Afin de favoriser l’accès des fidèles à la richesse des dons de grâce dispensés par la sainte liturgie, la Constitution Sacrosanctum Concilium indiquait ainsi, dans une formule très efficace, la direction à suivre : « Que la saine tradition soit donc maintenue et que pourtant la voie reste ouverte à un progrès légitime » (SC 23).
Le pape Benoît XVI a saisi dans cette déclaration d’intention le « programme de réforme » des Pères conciliaires : « un équilibre entre la grande tradition liturgique du passé et celle de l’avenir », notant que « tradition et progrès sont souvent opposés de manière maladroite », alors qu’« en réalité, les deux concepts se rejoignent : la tradition est une réalité vivante, qui inclut donc en elle-même le principe du développement, du progrès. C’est comme dire que le fleuve de la tradition porte aussi sa source en lui-même et s’écoule vers son embouchure » (Discours aux participants du congrès promu par l’Athénée pontifical Saint-Anselme pour le 50e anniversaire de sa fondation, 6 mai 2011).
Le Concile affirme la légitimité de ce progrès, enraciné dans l’authentique Tradition, en distinguant dans la liturgie les « éléments immuables, institués divinement » des « éléments sujets à changement [qui] non seulement peuvent mais doivent être changés avec le temps, s’ils ont subi l’intrusion de quelque chose qui s’harmonise moins bien avec la nature intime de la liturgie ou s’ils sont devenus moins adaptés » (SC 21).
De tels changements se sont produits constamment au cours des siècles afin de permettre aux fidèles de participer avec fruit, à travers les actions rituelles, au Mystère pascal du Christ, fondement de la foi chrétienne.

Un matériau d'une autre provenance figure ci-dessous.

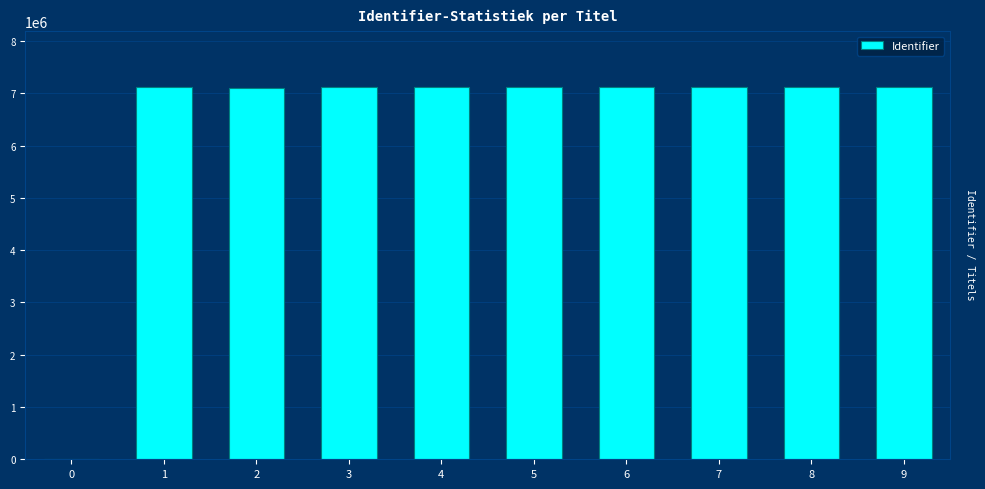

True or false: the data shows 7115490 at 5.

True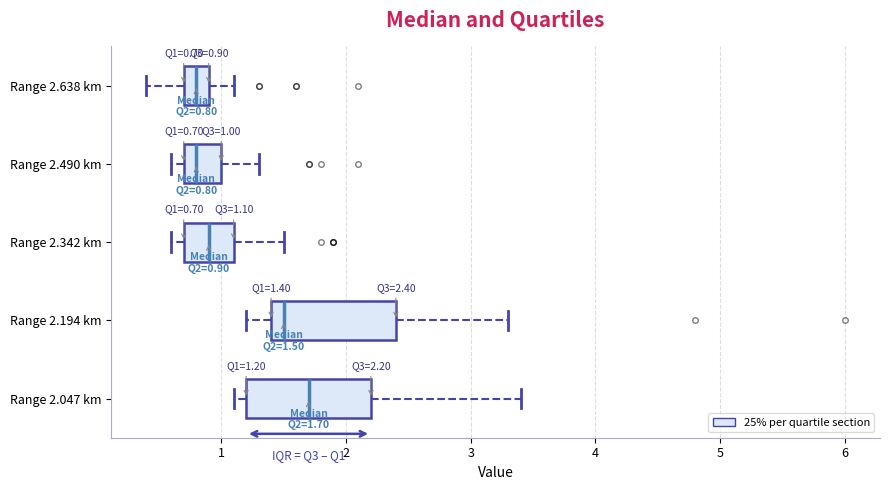

Which box has the furthest to the right median line?

Range 2.047 km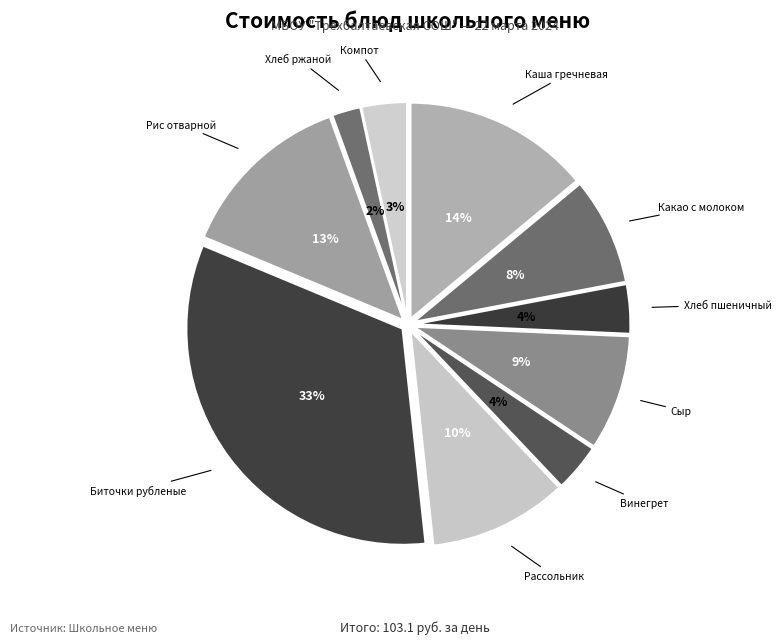

Rank the categories by value from highest to lowest.

Биточки рубленые с соусом, Каша молочная гречневая с маслом, Рис отварной, Рассольник ленинградский со сметаной, Сыр порциями, Какао с молоком, Хлеб пшеничный, Винегрет овощной, Компот из свежих яблок, Хлеб ржано-пшеничный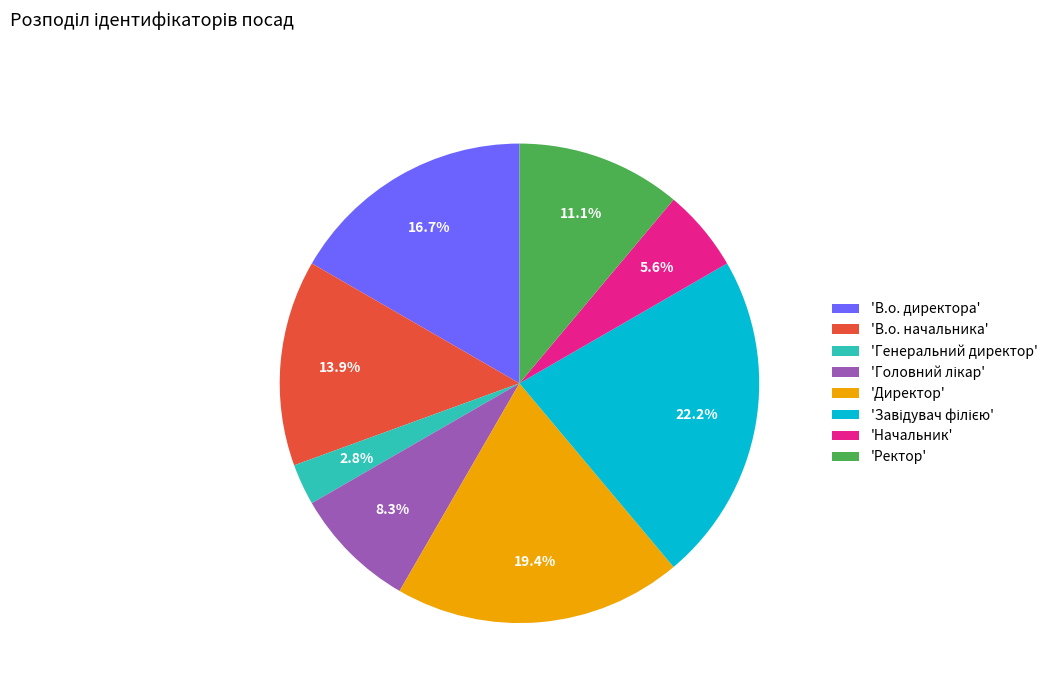

Does any single category account for the majority?

No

Le culte de l’Église s’est ainsi « incarné » dans les formes culturelles de chaque époque et a pu les influencer et même les transformer. La liturgie a donc été, pendant des siècles, une force motrice de l’évangélisation. Aujourd’hui, cette énergie doit être renouvelée dans la continuité de la Tradition catholique authentique et vivante, c’est-à-dire selon une dynamique visant à introduire les croyants à la plénitude de la vérité.
Il est donc compréhensible que les Pères conciliaires aient recommandé que la révision des rites, lorsque « le bien de l’Église l’exige véritablement et certainement », soit accomplie en veillant à ce que « les formes nouvelles sortent organiquement des formes déjà existantes » (SC 23). Pour le bien de toute l’Église, toute réforme doit toujours être précédée d’une enquête théologique, historique et pastorale attentive (ibid.). Le magistère conciliaire appelle ainsi à éviter toute confusion parmi les fidèles, décourageant quiconque d’ajouter, de supprimer ou de modifier quoi que ce soit dans les matières liturgiques de sa propre initiative (cf. SC 22). Le progrès évoqué dans la Constitution conciliaire ne compromet en rien la communion ecclésiale ; il cherche plutôt à la confirmer et à la favoriser.

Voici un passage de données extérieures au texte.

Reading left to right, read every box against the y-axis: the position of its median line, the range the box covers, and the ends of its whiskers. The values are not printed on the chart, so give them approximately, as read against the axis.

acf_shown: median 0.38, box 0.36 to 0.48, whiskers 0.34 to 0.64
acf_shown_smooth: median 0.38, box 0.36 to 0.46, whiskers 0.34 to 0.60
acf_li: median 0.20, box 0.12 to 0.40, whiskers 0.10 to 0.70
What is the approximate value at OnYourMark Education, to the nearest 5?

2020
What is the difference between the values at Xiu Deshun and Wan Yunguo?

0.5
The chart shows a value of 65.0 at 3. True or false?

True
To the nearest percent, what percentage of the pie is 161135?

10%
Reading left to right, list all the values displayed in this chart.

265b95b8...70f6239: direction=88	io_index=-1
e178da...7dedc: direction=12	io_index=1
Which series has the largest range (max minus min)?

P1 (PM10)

J’exhorte donc tous ceux qui sont appelés à préparer la célébration des divins mystères, en particulier les prêtres qui exercent le ministère de la présidence liturgique, à toujours maintenir ce respect des textes et des normes liturgiques qui jaillit d’une attitude intérieure d’ouverture et de confiance en Dieu, manifestant l’humilité devant sa grandeur et une fidélité sincère à la communion ecclésiale.